North Korea this spring subjected abductees to mass ideological education on the superiority of the North's regime, according to the head of a group of victims' families.

While South Koreans make up the vast majority of the abductees, Choi Song Yong, quoting a source in Pyongyang, said those subjected to the lessons included Japanese.

It is unclear whether they included any of the 12 Japanese who Tokyo officially believes were kidnapped by the North in the 1970s and 1980s and remain missing.

Mass ideological education of abductees was carried out in the North until the 1980s. Kim Jong Un, the North's current leader, has ordered the education to resume, Choi said, citing his Pyongyang source.

There is a possibility that the resumption signals a change in the North's stance on Japan regarding the abduction issue.

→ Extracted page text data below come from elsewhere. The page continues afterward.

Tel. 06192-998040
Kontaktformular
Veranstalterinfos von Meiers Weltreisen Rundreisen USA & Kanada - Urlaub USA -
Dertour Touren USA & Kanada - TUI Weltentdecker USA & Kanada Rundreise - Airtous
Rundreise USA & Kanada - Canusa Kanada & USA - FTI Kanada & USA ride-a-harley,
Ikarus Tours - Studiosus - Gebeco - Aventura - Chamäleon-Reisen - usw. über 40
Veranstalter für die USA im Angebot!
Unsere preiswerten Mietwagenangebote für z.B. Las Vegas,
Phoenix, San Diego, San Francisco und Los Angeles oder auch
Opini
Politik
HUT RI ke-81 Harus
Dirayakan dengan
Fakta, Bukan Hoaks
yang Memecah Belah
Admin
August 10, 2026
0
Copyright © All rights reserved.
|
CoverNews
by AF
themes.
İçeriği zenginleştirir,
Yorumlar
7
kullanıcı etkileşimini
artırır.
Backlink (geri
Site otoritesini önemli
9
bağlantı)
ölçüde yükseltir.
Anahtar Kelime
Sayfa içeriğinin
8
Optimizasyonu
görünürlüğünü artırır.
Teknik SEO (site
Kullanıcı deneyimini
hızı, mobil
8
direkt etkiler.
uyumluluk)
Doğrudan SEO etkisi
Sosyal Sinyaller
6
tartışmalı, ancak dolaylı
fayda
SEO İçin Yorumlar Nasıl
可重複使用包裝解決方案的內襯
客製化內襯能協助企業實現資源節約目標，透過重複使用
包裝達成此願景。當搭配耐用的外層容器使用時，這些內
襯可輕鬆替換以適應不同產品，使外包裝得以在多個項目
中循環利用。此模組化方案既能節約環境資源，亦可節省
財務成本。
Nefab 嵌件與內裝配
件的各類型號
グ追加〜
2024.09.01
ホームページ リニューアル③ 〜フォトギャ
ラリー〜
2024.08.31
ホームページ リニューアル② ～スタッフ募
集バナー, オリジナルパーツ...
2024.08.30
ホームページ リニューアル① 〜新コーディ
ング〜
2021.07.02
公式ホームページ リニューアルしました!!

Those who received the education consisted of about 60 South Koreans, including five former soldiers taken prisoner in the 1950-1953 Korean War, and about 20 foreigners, including Japanese, Choi said.

The people were divided into groups and received lessons in Pyongyang for about 15 days starting in late March. They also submitted documents saying they were in the North of their own free will and pledging allegiance to the North Korean system, Choi said.

Five Japanese abductees were returned to Japan in 2002, but several hundred are listed as those who may have been abducted by North Korea.